重要度:A 論点:債権者代位権の基本
問13:債権者代位権に関する記述として適切なものはどれか。
- A:債権者は、自己の債権の期限が到来していない間であっても、保存行為に限られず、広く代位行使をすることができる
- B:債権者代位権を行使するには、被代位権利の種類を問わず、常に債務者の無資力が要件となると解されている
- C:債権者は、自己の債権を保全するため必要があるときは、債務者に属する権利を行使することができるが、債務者の一身に専属する権利は代位行使できない
【第13問:正解と解説】
正解:C
【解説】
・A:不適切。期限到来前に代位行使できるのは保存行為(時効の更新・未登記権利の登記等)のみである(423条2項)。
・B:不適切。金銭債権保全の本来型では無資力が必要だが、登記請求権の代位行使などの転用型では無資力は不要である(423条の7)。
・C:適切。423条1項である。【試験対策】一身専属権(慰謝料請求権※具体的金額確定前・離婚請求権等)と差押禁止債権は代位の対象外。行使範囲は自己の債権額の限度(423条の2)。
関連過去問:H28,問32
重要度:A 論点:相殺適状
問14:相殺に関する記述として適切なものはどれか。
- A:相殺をするには、自働債権と受働債権の双方の弁済期が現実に到来していなければならず、受働債権の期限の利益を放棄して相殺することはできない
- B:時効によって消滅した債権であっても、その消滅以前に相殺に適するようになっていた場合には、債権者はこれを自働債権として相殺することができる
- C:相殺の意思表示には、条件又は期限を付することができる
【第14問:正解と解説】
正解:B
【解説】
・A:不適切。受働債権(自分が負う債務)については期限の利益を放棄できるため、自働債権の弁済期が到来していれば相殺できる。
・B:適切。508条である。【試験対策】「当事者は相殺適状になった時点で清算を期待している」という信頼保護の趣旨。自働債権の時効消滅「前」に適状にあったことが必要という限定も。
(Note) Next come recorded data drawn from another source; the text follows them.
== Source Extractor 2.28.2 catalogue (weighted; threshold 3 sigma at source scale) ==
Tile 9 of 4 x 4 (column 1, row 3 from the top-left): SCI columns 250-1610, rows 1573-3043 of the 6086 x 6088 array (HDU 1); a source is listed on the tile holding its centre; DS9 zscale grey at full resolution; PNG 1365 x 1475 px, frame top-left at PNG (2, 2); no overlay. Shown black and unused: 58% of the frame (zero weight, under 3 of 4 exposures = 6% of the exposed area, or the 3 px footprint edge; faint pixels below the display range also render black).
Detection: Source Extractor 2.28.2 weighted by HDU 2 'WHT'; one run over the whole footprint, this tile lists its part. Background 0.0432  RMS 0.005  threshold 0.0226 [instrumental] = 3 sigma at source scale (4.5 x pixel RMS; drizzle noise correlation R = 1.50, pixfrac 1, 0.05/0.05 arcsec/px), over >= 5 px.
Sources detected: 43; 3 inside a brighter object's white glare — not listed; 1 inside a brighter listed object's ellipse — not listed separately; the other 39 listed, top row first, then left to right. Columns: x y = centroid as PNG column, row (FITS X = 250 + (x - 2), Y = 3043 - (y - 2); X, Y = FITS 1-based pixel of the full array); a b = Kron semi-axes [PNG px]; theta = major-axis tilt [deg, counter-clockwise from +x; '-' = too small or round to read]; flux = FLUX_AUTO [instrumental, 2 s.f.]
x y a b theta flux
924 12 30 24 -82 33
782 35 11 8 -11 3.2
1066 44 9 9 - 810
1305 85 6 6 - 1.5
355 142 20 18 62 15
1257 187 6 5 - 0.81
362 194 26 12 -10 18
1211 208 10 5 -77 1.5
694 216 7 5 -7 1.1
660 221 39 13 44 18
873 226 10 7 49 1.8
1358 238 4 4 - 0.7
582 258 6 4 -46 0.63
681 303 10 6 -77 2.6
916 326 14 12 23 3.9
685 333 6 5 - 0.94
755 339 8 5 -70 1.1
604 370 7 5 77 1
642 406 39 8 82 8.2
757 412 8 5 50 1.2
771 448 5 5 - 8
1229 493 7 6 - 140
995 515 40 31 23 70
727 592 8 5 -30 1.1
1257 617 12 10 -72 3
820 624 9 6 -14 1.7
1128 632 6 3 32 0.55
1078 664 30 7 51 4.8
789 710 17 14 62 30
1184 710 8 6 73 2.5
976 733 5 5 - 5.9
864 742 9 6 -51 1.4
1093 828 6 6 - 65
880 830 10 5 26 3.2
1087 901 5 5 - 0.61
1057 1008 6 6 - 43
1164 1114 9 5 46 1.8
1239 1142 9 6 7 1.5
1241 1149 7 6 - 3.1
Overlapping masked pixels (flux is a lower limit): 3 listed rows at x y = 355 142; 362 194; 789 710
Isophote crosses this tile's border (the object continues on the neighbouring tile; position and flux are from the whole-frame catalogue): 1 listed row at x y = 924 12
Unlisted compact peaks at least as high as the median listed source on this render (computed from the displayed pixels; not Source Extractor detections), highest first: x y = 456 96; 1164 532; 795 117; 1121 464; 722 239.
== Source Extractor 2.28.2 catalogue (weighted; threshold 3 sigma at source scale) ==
・C:不適切。相殺の意思表示には条件・期限を付することができない(506条1項後段)。相手方の地位を不安定にするためである。
関連過去問:R5,問31
重要度:B 論点:更改・免除・混同
問15:債権の消滅原因に関する記述として適切なものはどれか。
- A:更改がされた場合、旧債務に付されていた担保・保証は、当然に新債務に引き継がれる
- B:免除は、債務者の同意がなければ効力を生じない
- C:債権者が債務者に対して債務を免除する意思を表示したときは、その債権は消滅する
【第15問:正解と解説】
正解:C
【解説】
・A:不適切。更改により旧債務は消滅するため、担保・保証も原則として消滅する(質権・抵当権は一定の要件で新債務に移すことができる・518条)。
・B:不適切。免除は債権者の一方的意思表示(単独行為)であり、債務者の同意は不要である。
・C:適切。免除(519条)は債権者の単独行為である。【試験対策】債権の消滅原因=「弁済・代物弁済・供託・相殺・更改・免除・混同」の7つを一覧で。それぞれの性質(単独行為か契約か)の違いも。